= Ole Hersted Schjøtt =

Norwegian clergyman and politician

Ole Hersted Schjøtt (1805-1848) was a Norwegian clergyman and politician.

==Personal life==
Ole Hersted Schjøtt was born in 1805 to shipmaster Niels M. Schjøtt and his wife Anne Hersted. The family moved from their native Jutland to Christiania in 1808.

In 1828 he married Anna Jacobine Olrog, daughter of Peter Olrog and his wife Margarete, née Gluckstadt. Their most prominent children were Peter Olrog Schjøtt, who became professor in Greek language, and philologist Steinar Schjøtt. He was born Stener Johannes Stenersen Schjøtt, named after professor of theology Stener Johannes Stenersen, but later adhered to Landsmål and Norwegianized his name.

==Career==
Schjøtt enrolled at the University of Christiania in 1822 and graduated as cand.theol. in 1827. He was appointed vicar in Hegeborstad parish in 1829. He later became vicar in Dybvaag in 1832, Porsgrund in 1839 and Skien in 1845. He stayed in this position until his death in 1848.
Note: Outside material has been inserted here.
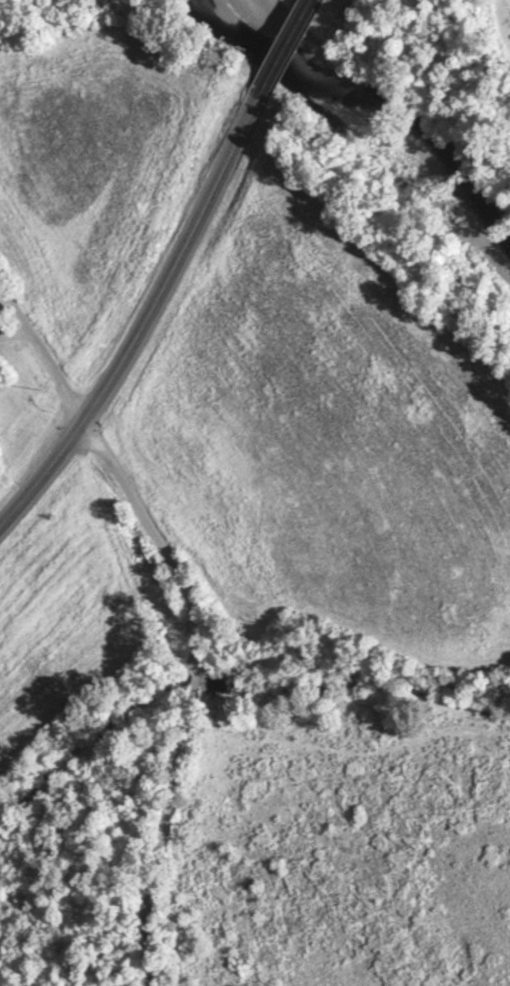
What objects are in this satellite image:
river: (377, 101)
road: (171, 275)
road: (117, 466)
road: (142, 819)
As a politician, Ole Hersted Schjøtt was elected mayor of Porsgrunn Municipality for the year 1842. He held the position of vice mayor in 1841, 1843 and 1844. He was among the founders of the first temperance society in Porsgrund, named the Porsgrunds Forening mod Brændevins-Drik, founded in December 1845 with Schjøtt as chairman.